▶ _Data shown_:
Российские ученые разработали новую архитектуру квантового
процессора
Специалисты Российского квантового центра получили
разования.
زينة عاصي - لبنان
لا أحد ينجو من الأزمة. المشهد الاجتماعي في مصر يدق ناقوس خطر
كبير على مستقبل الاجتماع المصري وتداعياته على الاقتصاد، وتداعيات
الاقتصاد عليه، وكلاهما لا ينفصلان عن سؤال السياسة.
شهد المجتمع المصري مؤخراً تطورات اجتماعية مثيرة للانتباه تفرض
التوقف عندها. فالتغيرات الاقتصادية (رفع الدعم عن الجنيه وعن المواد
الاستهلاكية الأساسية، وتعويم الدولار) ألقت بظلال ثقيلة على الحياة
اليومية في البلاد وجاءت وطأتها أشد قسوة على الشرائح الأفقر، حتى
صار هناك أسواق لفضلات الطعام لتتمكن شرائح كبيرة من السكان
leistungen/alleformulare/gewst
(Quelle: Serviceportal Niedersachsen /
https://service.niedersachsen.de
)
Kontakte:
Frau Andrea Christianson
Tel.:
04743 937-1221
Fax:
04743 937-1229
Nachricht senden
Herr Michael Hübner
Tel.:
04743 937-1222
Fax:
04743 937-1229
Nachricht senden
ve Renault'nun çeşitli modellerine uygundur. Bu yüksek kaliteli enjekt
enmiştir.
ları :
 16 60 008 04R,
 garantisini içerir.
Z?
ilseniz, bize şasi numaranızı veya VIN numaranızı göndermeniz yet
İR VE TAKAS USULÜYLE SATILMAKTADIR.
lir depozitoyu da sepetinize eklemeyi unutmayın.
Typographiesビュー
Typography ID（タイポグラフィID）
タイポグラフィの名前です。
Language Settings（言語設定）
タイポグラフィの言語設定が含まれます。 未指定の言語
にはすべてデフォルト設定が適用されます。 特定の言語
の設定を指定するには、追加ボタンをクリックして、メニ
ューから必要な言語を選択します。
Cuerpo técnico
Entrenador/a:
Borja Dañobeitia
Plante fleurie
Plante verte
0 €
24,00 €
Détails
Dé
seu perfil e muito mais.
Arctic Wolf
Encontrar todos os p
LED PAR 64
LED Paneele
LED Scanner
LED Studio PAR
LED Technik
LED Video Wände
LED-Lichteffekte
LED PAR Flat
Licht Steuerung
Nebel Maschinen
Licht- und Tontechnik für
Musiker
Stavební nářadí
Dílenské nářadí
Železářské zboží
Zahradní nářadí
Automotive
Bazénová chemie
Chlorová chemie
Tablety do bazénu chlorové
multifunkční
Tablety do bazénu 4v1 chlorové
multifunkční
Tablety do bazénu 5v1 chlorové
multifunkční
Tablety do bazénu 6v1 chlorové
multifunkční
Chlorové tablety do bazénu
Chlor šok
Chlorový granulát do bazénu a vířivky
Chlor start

▶ _Your objective_:
Reproduce the data above in full, substituting "Nebelmaschinen" for "Nebel Maschinen" and leaving everything else unchanged.

▶ _Task result_:
Российские ученые разработали новую архитектуру квантового
процессора
Специалисты Российского квантового центра получили
разования.
زينة عاصي - لبنان
لا أحد ينجو من الأزمة. المشهد الاجتماعي في مصر يدق ناقوس خطر
كبير على مستقبل الاجتماع المصري وتداعياته على الاقتصاد، وتداعيات
الاقتصاد عليه، وكلاهما لا ينفصلان عن سؤال السياسة.
شهد المجتمع المصري مؤخراً تطورات اجتماعية مثيرة للانتباه تفرض
التوقف عندها. فالتغيرات الاقتصادية (رفع الدعم عن الجنيه وعن المواد
الاستهلاكية الأساسية، وتعويم الدولار) ألقت بظلال ثقيلة على الحياة
اليومية في البلاد وجاءت وطأتها أشد قسوة على الشرائح الأفقر، حتى
صار هناك أسواق لفضلات الطعام لتتمكن شرائح كبيرة من السكان
leistungen/alleformulare/gewst
(Quelle: Serviceportal Niedersachsen /
https://service.niedersachsen.de
)
Kontakte:
Frau Andrea Christianson
Tel.:
04743 937-1221
Fax:
04743 937-1229
Nachricht senden
Herr Michael Hübner
Tel.:
04743 937-1222
Fax:
04743 937-1229
Nachricht senden
ve Renault'nun çeşitli modellerine uygundur. Bu yüksek kaliteli enjekt
enmiştir.
ları :
 16 60 008 04R,
 garantisini içerir.
Z?
ilseniz, bize şasi numaranızı veya VIN numaranızı göndermeniz yet
İR VE TAKAS USULÜYLE SATILMAKTADIR.
lir depozitoyu da sepetinize eklemeyi unutmayın.
Typographiesビュー
Typography ID（タイポグラフィID）
タイポグラフィの名前です。
Language Settings（言語設定）
タイポグラフィの言語設定が含まれます。 未指定の言語
にはすべてデフォルト設定が適用されます。 特定の言語
の設定を指定するには、追加ボタンをクリックして、メニ
ューから必要な言語を選択します。
Cuerpo técnico
Entrenador/a:
Borja Dañobeitia
Plante fleurie
Plante verte
0 €
24,00 €
Détails
Dé
seu perfil e muito mais.
Arctic Wolf
Encontrar todos os p
LED PAR 64
LED Paneele
LED Scanner
LED Studio PAR
LED Technik
LED Video Wände
LED-Lichteffekte
LED PAR Flat
Licht Steuerung
Nebelmaschinen
Licht- und Tontechnik für
Musiker
Stavební nářadí
Dílenské nářadí
Železářské zboží
Zahradní nářadí
Automotive
Bazénová chemie
Chlorová chemie
Tablety do bazénu chlorové
multifunkční
Tablety do bazénu 4v1 chlorové
multifunkční
Tablety do bazénu 5v1 chlorové
multifunkční
Tablety do bazénu 6v1 chlorové
multifunkční
Chlorové tablety do bazénu
Chlor šok
Chlorový granulát do bazénu a vířivky
Chlor start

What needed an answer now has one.